Fortunately, my earlier switch to OS X had brought with it a certain serenity in the face of technology. If an opinionated application (or OS) does what you want, most of the time, it’s worth going along with it in the places you disagree. That this is largely antithetical to the Emacs view of the world is not lost on me.

So, I spent my first couple of years with Emacs using a barely-customised ESK configuration, and I was pretty happy with it. While missing some of vi’s functionality, I choose not to install any vi-compatibility features. The lynch-pin of my commitment turned out to be magit, the excellent git mode for Emacs. Having become accustomed to such seamless interaction with my VCS, I can no longer imagine working without it.

Restarting

Though I was largely happy with the end result, the amount of magic (or sufficiently advanced technology) bothered me. Nor was this entirely academic - I had been putting up with a bunch of quirks I was sure could be fixed, if only I knew how. Last week, I came across the article that helped me start down that road.
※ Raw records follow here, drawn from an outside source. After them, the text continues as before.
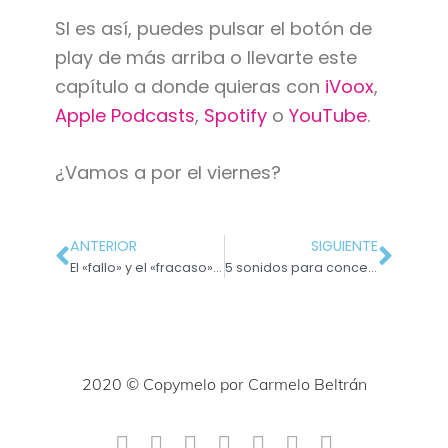
SI es así, puedes pulsar el botón de
play de más arriba o llevarte este
capítulo a donde quieras con
iVoox
,
Apple Podcasts
,
Spotify
o
YouTube
.
¿Vamos a por el viernes?
ANTERIOR
SIGUIENTE
El «fallo» y el «fracaso» forman parte del proceso
5 sonidos para concentrate mejor al escribir el copy de tu cliente
2020 © Copymelo por Carmelo Beltrán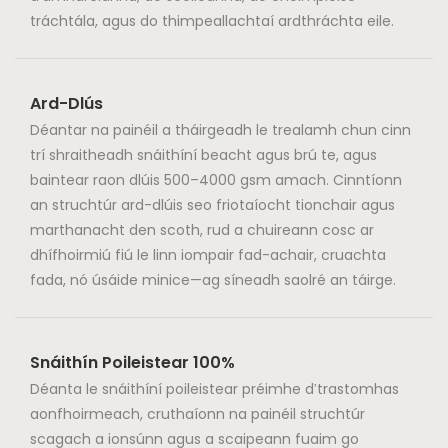
tráchtála, agus do thimpeallachtaí ardthráchta eile.
Ard-Dlús
Déantar na painéil a tháirgeadh le trealamh chun cinn
trí shraitheadh ​​snáithíní beacht agus brú te, agus
baintear raon dlúis 500–4000 gsm amach. Cinntíonn
an struchtúr ard-dlúis seo friotaíocht tionchair agus
marthanacht den scoth, rud a chuireann cosc ​​ar
dhífhoirmiú fiú le linn iompair fad-achair, cruachta
fada, nó úsáide minice—ag síneadh saolré an táirge.
Snáithín Poileistear 100%
Déanta le snáithíní poileistear préimhe d'trastomhas
aonfhoirmeach, cruthaíonn na painéil struchtúr
scagach a ionsúnn agus a scaipeann fuaim go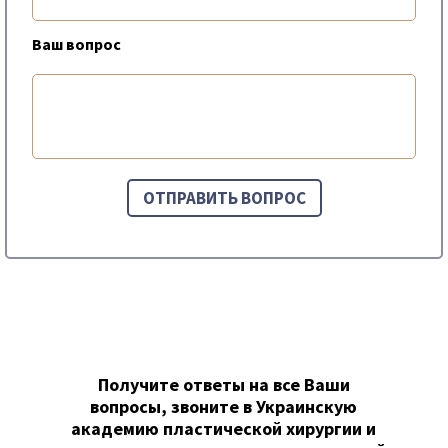
Ваш вопрос
Получите ответы на все Ваши
вопросы, звоните в Украинскую
академию пластической хирургии и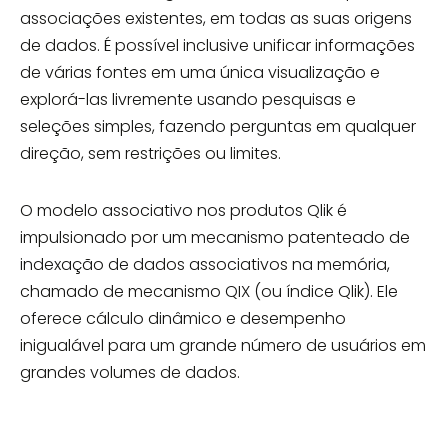
associações existentes, em todas as suas origens
de dados. É possível inclusive unificar informações
de várias fontes em uma única visualização e
explorá-las livremente usando pesquisas e
seleções simples, fazendo perguntas em qualquer
direção, sem restrições ou limites.
O modelo associativo nos produtos Qlik é
impulsionado por um mecanismo patenteado de
indexação de dados associativos na memória,
chamado de mecanismo QIX (ou índice Qlik). Ele
oferece cálculo dinâmico e desempenho
inigualável ​​para um grande número de usuários em
grandes volumes de dados.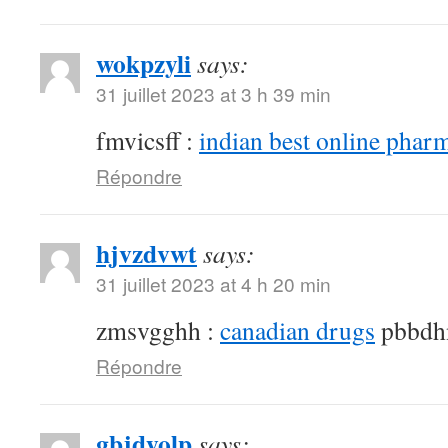
wokpzyli
says:
31 juillet 2023 at 3 h 39 min
fmvicsff :
indian best online phar
Répondre
hjvzdvwt
says:
31 juillet 2023 at 4 h 20 min
zmsvgghh :
canadian drugs
pbbdh
Répondre
gbjdyolp
says: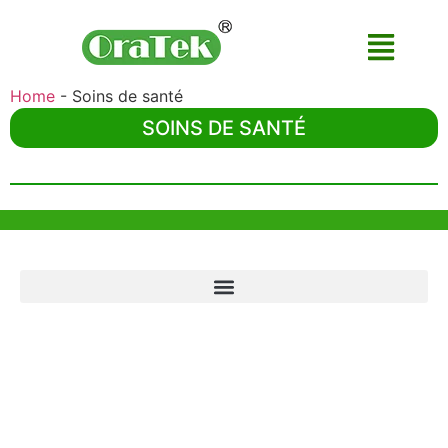
Home
-
Soins de santé
SOINS DE SANTÉ
Aide et Soutien
Bureau de Hong Kong
Unit 718,Asia Trade Centre, 79 Lei Muk Road, Kwai Chung, Hong Kong,
SAR, China
+852 6383 6777
info@oralcare.com.hk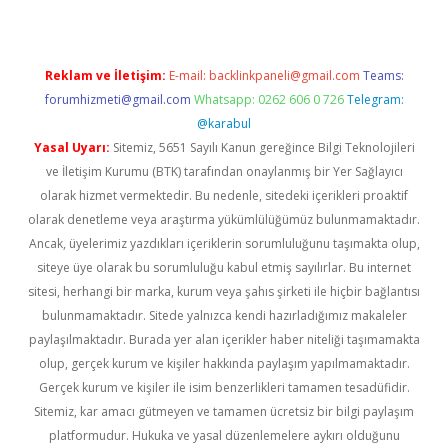
Reklam ve İletişim:
E-mail:
backlinkpaneli@gmail.com
Teams:
forumhizmeti@gmail.com
Whatsapp: 0262 606 0 726
Telegram:
@karabul
Yasal Uyarı:
Sitemiz, 5651 Sayılı Kanun gereğince Bilgi Teknolojileri
ve İletişim Kurumu (BTK) tarafından onaylanmış bir Yer Sağlayıcı
olarak hizmet vermektedir. Bu nedenle, sitedeki içerikleri proaktif
olarak denetleme veya araştırma yükümlülüğümüz bulunmamaktadır.
Ancak, üyelerimiz yazdıkları içeriklerin sorumluluğunu taşımakta olup,
siteye üye olarak bu sorumluluğu kabul etmiş sayılırlar. Bu internet
sitesi, herhangi bir marka, kurum veya şahıs şirketi ile hiçbir bağlantısı
bulunmamaktadır. Sitede yalnızca kendi hazırladığımız makaleler
paylaşılmaktadır. Burada yer alan içerikler haber niteliği taşımamakta
olup, gerçek kurum ve kişiler hakkında paylaşım yapılmamaktadır.
Gerçek kurum ve kişiler ile isim benzerlikleri tamamen tesadüfidir.
Sitemiz, kar amacı gütmeyen ve tamamen ücretsiz bir bilgi paylaşım
platformudur. Hukuka ve yasal düzenlemelere aykırı olduğunu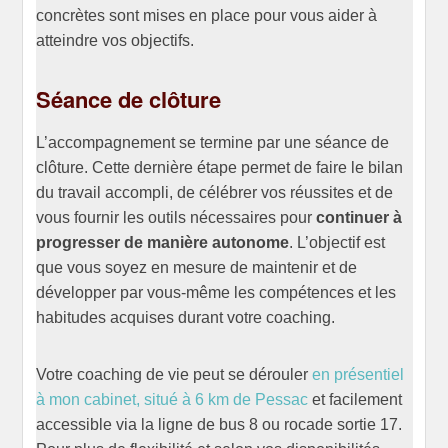
concrètes sont mises en place pour vous aider à
atteindre vos objectifs.
Séance de clôture
L’accompagnement se termine par une séance de
clôture. Cette dernière étape permet de faire le bilan
du travail accompli, de célébrer vos réussites et de
vous fournir les outils nécessaires pour
continuer à
progresser de manière autonome
. L’objectif est
que vous soyez en mesure de maintenir et de
développer par vous-même les compétences et les
habitudes acquises durant votre coaching.
Votre coaching de vie peut se dérouler
en présentiel
à mon cabinet, situé à 6 km de Pessac
et facilement
accessible via la ligne de bus 8 ou rocade sortie 17.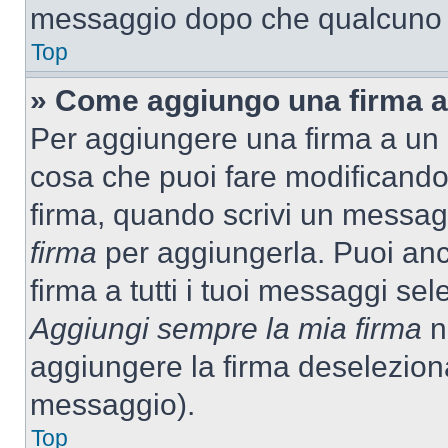
messaggio dopo che qualcuno h
Top
» Come aggiungo una firma a
Per aggiungere una firma a un
cosa che puoi fare modificando i
firma, quando scrivi un messag
firma
per aggiungerla. Puoi an
firma a tutti i tuoi messaggi s
Aggiungi sempre la mia firma
ne
aggiungere la firma deselezion
messaggio).
Top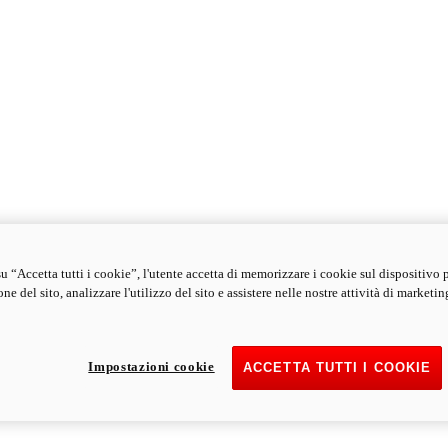
u “Accetta tutti i cookie”, l'utente accetta di memorizzare i cookie sul dispositivo 
ne del sito, analizzare l'utilizzo del sito e assistere nelle nostre attività di marketin
Impostazioni cookie
ACCETTA TUTTI I COOKIE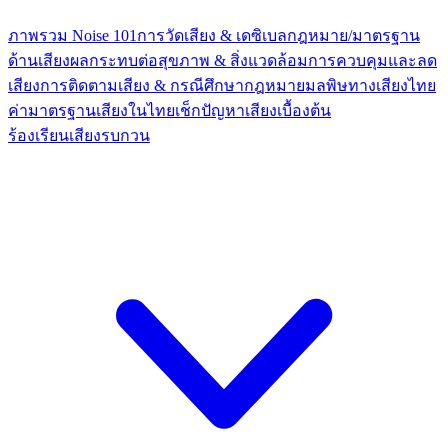
ภาพรวม Noise 101
การวัดเสียง & เดซิเบล
กฎหมาย/มาตรฐาน
ด้านเสียง
ผลกระทบต่อสุขภาพ & สิ่งแวดล้อม
การควบคุมและลด
เสียง
การติดตามเสียง & กรณีศึกษา
กฎหมายมลพิษทางเสียงไทย
ค่ามาตรฐานเสียงในไทย
เช็กปัญหาเสียงเบื้องต้น
ร้องเรียนเสียงรบกวน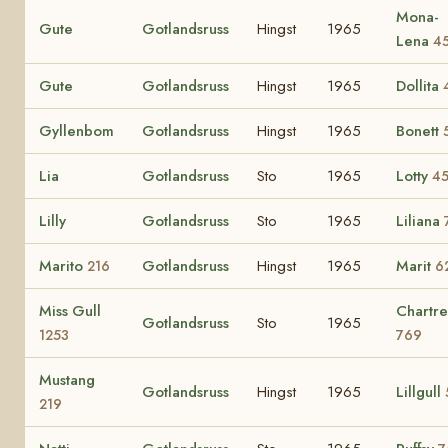
Mona-
Gute
Gotlandsruss
Hingst
1965
Lena
4
Gute
Gotlandsruss
Hingst
1965
Dollita
Gyllenbom
Gotlandsruss
Hingst
1965
Bonett
Lia
Gotlandsruss
Sto
1965
Lotty
4
Lilly
Gotlandsruss
Sto
1965
Liliana
Marito
Gotlandsruss
Hingst
1965
Marit
216
6
Miss Gull
Chartr
Gotlandsruss
Sto
1965
1253
769
Mustang
Gotlandsruss
Hingst
1965
Lillgull
219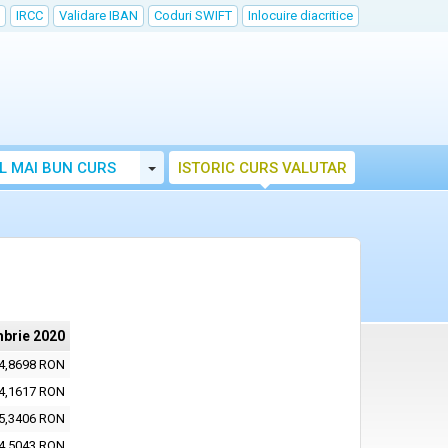
IRCC
Validare IBAN
Coduri SWIFT
Inlocuire diacritice
Toggle Dropdown
L MAI BUN CURS
ISTORIC CURS VALUTAR
brie 2020
4,8698 RON
4,1617 RON
5,3406 RON
4,5043 RON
“Emacs Configuration Rewrite” documents Steven Danna’s experience rebuilding his Emacs configuration from scratch. The result is positively minimalist alongside ESK, and lacks many features and customisations the latter delivers “out of the box”. I decided that probably didn’t matter to me - after all, if I missed something enough to add it back in, that would simply drive me to learn how to do that. Above all else, Steven’s configuration showed me that I could start out with something I could comprehend completely, and expand from there. So that’s what I did.

The initial commit to my emacs configuration repo doesn’t tweak anything - it simply introduces the skeleton that everything else hangs off. I’ve added one thing at a time as I’ve needed it, and understood it. That’s not to say it’s entirely (or even mostly) original work - I’ve picked things up from various places, but they only go into my config when I understand what they do. No blind copy-and-paste, no cargo cults.

Emacs makes this exercise pretty easy. The built-in help can give you the value and meaning of any variable (C-h v), and the documentation for any function (C-h f). For anything implemented in elisp (and that’s nearly everything), you can even jump straight to the source. This was way too much to deal with when I first started using Emacs, but I regret leaving it so long to come back to it.

The Future

I don’t like unnecessary wheel reinvention. My goal is to understand how things fit together, that I might change them according to my needs - I don’t feel that meeting that goal demands personally entering every single sexp into my Emacs configuration.

The Emacs Starter Kit has evolved considerably since I made a personal fork in 2009, and I made no attempt to evolve my forked configuration with it. It contains lots of good stuff, and I’ve started to look more closely at exactly how it’s put together. As my understanding grows, I expect to be able to reuse larger pieces of elisp (from ESK and elsewhere) without feeling that my configuration is outgrowing my competence.

I may move to an ESK-based configuration again in the future, and I’m glad I used one in the past. In the present, I’m appreciating a greater understanding of a smaller set of features.